2012 Martirano Composition Award announced

Mon - March 12, 2012, 12:00 am

 

2012 Martirano Composition Award announced

Salvatore MartiranoSalvatore Martirano

The
Salvatore Martirano Memorial Composition Award is an international
composers' competition held annually in memory of Mr. Martirano who was a
faculty member at the University of Illinois from 1963 to 1995. Since its
inception in 1996, the competition has attracted over 2,000 entries from
over 30 countries. The first place prize consists of $1000.00 and a
performance of the winning composition by the University of Illinois New
Music Ensemble at the Krannert Center for the Performing Arts. Zack
Browning who is an Associate Professor of Music at the University of
Illinois directs the competition.

Postmark deadline: March 12, 2012

See details at: http://camil.music.illinois.edu/CompTheory/Awards/Martirano.html

Salvatore Giovanni Martirano, internationally acclaimed
American composer and Professor Emeritus at the University of Illinois
was born on January 12th, 1927, in Yonkers, NY, a son of Alexander and
Mary Mazzullo Martirano.
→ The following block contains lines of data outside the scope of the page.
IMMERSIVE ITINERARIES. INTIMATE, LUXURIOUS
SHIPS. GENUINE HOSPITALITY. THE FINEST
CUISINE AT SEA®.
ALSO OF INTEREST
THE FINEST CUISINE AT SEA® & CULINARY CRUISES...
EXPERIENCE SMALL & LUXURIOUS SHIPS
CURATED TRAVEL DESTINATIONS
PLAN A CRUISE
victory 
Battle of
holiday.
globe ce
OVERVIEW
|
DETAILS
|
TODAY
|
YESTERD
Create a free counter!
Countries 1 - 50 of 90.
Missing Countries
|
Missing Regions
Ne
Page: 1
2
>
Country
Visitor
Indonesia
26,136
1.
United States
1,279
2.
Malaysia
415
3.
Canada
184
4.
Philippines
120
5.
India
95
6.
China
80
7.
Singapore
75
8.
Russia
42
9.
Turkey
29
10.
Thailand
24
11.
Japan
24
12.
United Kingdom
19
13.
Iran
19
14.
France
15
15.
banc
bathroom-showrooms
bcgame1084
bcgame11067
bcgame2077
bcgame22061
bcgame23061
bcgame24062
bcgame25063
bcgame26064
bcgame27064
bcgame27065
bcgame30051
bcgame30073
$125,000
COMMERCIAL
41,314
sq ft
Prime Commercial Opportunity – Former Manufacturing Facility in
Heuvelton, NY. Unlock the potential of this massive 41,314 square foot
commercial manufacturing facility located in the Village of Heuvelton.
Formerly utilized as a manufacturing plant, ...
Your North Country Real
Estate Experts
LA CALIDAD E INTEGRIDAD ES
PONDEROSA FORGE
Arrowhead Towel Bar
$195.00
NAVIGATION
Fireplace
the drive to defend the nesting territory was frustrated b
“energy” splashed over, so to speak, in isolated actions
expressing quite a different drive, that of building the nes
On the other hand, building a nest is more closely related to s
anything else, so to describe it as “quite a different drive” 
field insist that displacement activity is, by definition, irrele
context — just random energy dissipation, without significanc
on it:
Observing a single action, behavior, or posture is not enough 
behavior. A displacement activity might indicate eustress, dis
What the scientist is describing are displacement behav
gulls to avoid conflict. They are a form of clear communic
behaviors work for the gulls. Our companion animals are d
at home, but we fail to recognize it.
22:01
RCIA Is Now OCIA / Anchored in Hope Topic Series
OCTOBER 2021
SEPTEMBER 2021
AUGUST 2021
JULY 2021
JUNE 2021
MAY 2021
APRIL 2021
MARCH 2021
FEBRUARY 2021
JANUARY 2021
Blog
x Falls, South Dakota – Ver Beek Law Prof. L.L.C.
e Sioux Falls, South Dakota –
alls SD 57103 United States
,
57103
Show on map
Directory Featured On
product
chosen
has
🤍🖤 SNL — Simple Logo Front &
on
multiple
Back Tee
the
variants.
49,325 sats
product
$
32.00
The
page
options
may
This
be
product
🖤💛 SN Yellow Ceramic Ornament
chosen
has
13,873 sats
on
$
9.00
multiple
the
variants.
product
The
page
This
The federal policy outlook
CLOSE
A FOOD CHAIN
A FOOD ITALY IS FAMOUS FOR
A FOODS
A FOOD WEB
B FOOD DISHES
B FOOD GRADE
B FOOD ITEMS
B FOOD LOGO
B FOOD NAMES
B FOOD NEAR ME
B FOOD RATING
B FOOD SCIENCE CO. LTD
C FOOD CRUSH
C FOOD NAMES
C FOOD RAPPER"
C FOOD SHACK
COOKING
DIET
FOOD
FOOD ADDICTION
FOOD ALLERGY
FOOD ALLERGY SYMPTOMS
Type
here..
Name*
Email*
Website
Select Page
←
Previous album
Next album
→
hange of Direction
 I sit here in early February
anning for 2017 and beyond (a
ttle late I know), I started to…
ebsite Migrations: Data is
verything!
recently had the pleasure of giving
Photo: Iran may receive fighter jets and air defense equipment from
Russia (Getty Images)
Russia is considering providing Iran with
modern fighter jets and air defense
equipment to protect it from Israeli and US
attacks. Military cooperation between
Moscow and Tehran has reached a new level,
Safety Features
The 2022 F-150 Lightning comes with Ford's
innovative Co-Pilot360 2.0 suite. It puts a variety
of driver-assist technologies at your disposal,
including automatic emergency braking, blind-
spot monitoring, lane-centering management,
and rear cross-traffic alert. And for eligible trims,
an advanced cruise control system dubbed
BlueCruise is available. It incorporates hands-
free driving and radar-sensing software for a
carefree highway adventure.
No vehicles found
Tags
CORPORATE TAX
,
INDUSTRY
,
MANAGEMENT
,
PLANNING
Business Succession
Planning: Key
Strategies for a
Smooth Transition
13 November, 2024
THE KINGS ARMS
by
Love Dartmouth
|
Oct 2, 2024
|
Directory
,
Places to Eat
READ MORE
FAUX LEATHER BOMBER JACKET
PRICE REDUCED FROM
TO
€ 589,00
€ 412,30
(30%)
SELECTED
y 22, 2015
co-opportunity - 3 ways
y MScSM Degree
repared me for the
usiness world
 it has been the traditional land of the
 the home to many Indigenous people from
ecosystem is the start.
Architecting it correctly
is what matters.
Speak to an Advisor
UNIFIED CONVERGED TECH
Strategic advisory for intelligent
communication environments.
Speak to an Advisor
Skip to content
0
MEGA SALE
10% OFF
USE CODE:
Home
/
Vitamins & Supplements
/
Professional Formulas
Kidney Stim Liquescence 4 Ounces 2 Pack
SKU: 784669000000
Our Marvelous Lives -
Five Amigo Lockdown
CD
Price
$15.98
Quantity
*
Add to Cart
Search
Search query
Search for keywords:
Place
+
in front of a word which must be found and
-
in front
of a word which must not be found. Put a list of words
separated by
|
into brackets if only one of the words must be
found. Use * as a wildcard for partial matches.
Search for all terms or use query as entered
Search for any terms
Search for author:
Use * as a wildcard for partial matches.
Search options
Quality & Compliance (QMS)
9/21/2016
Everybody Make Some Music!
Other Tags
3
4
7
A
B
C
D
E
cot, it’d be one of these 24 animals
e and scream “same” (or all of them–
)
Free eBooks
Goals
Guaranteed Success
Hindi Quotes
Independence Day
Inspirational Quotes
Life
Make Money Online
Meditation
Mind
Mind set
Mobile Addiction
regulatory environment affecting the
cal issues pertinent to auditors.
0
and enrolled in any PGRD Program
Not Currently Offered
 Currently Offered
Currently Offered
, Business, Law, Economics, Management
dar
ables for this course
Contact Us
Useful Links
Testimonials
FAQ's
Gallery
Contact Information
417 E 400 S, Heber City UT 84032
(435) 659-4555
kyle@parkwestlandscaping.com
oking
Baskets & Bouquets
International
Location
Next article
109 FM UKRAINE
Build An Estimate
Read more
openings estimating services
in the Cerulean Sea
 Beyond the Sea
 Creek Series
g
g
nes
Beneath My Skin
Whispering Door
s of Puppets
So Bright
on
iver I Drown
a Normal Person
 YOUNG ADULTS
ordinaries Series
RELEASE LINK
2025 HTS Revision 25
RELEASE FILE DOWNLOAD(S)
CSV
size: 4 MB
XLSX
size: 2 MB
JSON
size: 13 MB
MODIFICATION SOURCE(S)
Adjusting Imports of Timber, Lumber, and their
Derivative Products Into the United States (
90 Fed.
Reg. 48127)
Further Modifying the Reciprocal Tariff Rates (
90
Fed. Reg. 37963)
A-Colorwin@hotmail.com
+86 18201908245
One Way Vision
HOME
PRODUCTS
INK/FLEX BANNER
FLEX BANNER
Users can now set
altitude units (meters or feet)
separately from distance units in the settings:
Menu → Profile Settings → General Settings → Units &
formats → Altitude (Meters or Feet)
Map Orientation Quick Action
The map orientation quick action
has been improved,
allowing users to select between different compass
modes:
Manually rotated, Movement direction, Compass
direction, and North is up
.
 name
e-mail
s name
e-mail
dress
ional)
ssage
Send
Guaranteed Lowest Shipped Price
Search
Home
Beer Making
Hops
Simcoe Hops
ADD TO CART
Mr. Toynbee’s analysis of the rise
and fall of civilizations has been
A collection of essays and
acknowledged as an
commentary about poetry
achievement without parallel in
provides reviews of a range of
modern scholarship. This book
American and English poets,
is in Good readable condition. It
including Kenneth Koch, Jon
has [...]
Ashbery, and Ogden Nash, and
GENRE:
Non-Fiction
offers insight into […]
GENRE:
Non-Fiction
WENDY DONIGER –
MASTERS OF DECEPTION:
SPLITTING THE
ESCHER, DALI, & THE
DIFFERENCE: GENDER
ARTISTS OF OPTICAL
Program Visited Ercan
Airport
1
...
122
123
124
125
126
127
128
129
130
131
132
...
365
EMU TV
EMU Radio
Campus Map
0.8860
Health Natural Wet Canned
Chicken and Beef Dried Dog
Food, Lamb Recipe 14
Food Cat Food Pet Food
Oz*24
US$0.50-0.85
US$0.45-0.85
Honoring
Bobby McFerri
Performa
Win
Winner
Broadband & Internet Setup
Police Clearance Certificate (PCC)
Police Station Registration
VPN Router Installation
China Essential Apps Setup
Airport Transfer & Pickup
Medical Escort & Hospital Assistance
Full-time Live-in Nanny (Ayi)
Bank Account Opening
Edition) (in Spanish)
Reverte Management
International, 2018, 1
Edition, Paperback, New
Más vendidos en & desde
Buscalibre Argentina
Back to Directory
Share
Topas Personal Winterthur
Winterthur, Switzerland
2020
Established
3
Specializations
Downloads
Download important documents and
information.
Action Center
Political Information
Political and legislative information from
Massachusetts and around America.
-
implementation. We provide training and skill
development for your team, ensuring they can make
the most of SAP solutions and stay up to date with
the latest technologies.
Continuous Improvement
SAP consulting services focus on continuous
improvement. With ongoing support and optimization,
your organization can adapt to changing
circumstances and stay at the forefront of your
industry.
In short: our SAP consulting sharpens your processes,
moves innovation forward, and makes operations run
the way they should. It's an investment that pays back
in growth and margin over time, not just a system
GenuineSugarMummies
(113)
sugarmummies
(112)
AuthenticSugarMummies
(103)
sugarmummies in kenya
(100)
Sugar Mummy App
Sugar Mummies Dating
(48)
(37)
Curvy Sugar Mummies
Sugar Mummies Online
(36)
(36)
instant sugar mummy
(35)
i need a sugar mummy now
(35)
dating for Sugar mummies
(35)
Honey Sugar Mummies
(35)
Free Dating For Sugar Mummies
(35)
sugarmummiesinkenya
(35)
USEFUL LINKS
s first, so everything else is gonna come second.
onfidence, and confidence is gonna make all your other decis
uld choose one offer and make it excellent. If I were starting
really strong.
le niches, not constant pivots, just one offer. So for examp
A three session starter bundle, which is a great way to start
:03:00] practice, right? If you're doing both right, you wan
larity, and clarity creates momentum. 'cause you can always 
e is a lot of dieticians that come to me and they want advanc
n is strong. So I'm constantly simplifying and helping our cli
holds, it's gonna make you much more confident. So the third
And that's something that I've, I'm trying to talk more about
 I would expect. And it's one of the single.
He died at the age of 68 on Friday, November
17th, 1995.

Professor Martirano studied composition with Herbert Elwell at
Oberlin College (1947-51), Bernard Rodgers at The Eastman School of Music
(1952), and with Luigi Dallapiccola at the Cherubini Conservatory in
Florence, Italy (1952-4). From 1956 to 1959 he was in Rome as a Fellow of
the American Academy, and in 1960 he received a Guggenheim Fellowship and
an award from the American Academy of Arts and Letters. At this time he
had works commissioned by the Koussevitzky and Fromm Foundations. He was
professor of composition at the University of Illinois from 1963 till his
retirement in 1995. During the Illinois years he also accepted
residencies at The Sydney Conservatorium of Music in Sydney in 1979,
IRCAM in Paris in 1982, and The California Institute of the Arts in
1993.

His
compositions have been performed by the New York Philharmonic, Chicago
Symphony, Los Angeles Philharmonic, Vienna Philharmonic Orchestra, and
the Cleveland Orchestra, and by radio orchestras and choral ensembles
throughout the United States, Europe and Asia. His chamber and solo works
have been performed world-wide.

Professor Martirano spent much of the 1970's developing the Sal
Mar Construction, an electronic composing/performing system that Science
Digest called "the world's first composing machine." He toured the world
with his creation and with its successor, the yahaSalmaMac.